BEGIN
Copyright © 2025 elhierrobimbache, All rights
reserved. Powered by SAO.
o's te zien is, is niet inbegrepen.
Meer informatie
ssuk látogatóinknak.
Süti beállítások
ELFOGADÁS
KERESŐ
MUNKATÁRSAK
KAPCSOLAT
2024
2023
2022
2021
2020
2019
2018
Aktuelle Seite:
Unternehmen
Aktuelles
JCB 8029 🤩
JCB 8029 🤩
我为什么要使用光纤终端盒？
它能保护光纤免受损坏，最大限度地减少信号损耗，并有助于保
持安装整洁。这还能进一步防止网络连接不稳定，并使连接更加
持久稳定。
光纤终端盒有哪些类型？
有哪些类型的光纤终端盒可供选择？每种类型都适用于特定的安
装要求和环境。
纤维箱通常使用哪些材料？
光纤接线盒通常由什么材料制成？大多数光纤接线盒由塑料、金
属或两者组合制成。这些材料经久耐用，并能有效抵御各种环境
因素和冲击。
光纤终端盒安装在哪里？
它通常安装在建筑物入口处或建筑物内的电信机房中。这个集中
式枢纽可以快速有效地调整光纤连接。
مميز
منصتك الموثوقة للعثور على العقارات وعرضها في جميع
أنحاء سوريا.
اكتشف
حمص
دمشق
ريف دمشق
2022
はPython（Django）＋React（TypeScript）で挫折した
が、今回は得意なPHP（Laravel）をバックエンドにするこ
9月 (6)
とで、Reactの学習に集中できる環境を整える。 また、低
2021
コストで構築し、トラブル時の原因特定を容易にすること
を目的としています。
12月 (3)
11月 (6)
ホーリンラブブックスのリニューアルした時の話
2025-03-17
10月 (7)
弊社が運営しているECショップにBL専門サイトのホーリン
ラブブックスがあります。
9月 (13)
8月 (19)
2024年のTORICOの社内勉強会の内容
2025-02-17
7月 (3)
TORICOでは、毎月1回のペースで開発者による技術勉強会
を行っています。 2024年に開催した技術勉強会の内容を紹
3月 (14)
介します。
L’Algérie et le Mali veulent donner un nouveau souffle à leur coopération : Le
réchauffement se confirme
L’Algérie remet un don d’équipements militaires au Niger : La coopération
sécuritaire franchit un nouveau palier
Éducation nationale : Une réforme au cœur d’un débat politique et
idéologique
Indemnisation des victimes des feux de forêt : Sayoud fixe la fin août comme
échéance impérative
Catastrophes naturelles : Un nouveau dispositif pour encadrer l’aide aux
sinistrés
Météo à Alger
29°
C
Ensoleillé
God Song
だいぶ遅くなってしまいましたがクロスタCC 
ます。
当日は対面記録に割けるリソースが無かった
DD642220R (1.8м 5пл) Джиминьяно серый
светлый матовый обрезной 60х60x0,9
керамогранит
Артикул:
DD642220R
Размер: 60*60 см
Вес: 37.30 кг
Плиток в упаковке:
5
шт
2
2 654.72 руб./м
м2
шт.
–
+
END
◆ **Written task**
Could you transcribe every line of the records above exactly, covering all of them from first to last?

◆ **Solution for this exercise**
Copyright © 2025 elhierrobimbache, All rights
reserved. Powered by SAO.
o's te zien is, is niet inbegrepen.
Meer informatie
ssuk látogatóinknak.
Süti beállítások
ELFOGADÁS
KERESŐ
MUNKATÁRSAK
KAPCSOLAT
2024
2023
2022
2021
2020
2019
2018
Aktuelle Seite:
Unternehmen
Aktuelles
JCB 8029 🤩
JCB 8029 🤩
我为什么要使用光纤终端盒？
它能保护光纤免受损坏，最大限度地减少信号损耗，并有助于保
持安装整洁。这还能进一步防止网络连接不稳定，并使连接更加
持久稳定。
光纤终端盒有哪些类型？
有哪些类型的光纤终端盒可供选择？每种类型都适用于特定的安
装要求和环境。
纤维箱通常使用哪些材料？
光纤接线盒通常由什么材料制成？大多数光纤接线盒由塑料、金
属或两者组合制成。这些材料经久耐用，并能有效抵御各种环境
因素和冲击。
光纤终端盒安装在哪里？
它通常安装在建筑物入口处或建筑物内的电信机房中。这个集中
式枢纽可以快速有效地调整光纤连接。
مميز
منصتك الموثوقة للعثور على العقارات وعرضها في جميع
أنحاء سوريا.
اكتشف
حمص
دمشق
ريف دمشق
2022
はPython（Django）＋React（TypeScript）で挫折した
が、今回は得意なPHP（Laravel）をバックエンドにするこ
9月 (6)
とで、Reactの学習に集中できる環境を整える。 また、低
2021
コストで構築し、トラブル時の原因特定を容易にすること
を目的としています。
12月 (3)
11月 (6)
ホーリンラブブックスのリニューアルした時の話
2025-03-17
10月 (7)
弊社が運営しているECショップにBL専門サイトのホーリン
ラブブックスがあります。
9月 (13)
8月 (19)
2024年のTORICOの社内勉強会の内容
2025-02-17
7月 (3)
TORICOでは、毎月1回のペースで開発者による技術勉強会
を行っています。 2024年に開催した技術勉強会の内容を紹
3月 (14)
介します。
L’Algérie et le Mali veulent donner un nouveau souffle à leur coopération : Le
réchauffement se confirme
L’Algérie remet un don d’équipements militaires au Niger : La coopération
sécuritaire franchit un nouveau palier
Éducation nationale : Une réforme au cœur d’un débat politique et
idéologique
Indemnisation des victimes des feux de forêt : Sayoud fixe la fin août comme
échéance impérative
Catastrophes naturelles : Un nouveau dispositif pour encadrer l’aide aux
sinistrés
Météo à Alger
29°
C
Ensoleillé
God Song
だいぶ遅くなってしまいましたがクロスタCC 
ます。
当日は対面記録に割けるリソースが無かった
DD642220R (1.8м 5пл) Джиминьяно серый
светлый матовый обрезной 60х60x0,9
керамогранит
Артикул:
DD642220R
Размер: 60*60 см
Вес: 37.30 кг
Плиток в упаковке:
5
шт
2
2 654.72 руб./м
м2
шт.
–
+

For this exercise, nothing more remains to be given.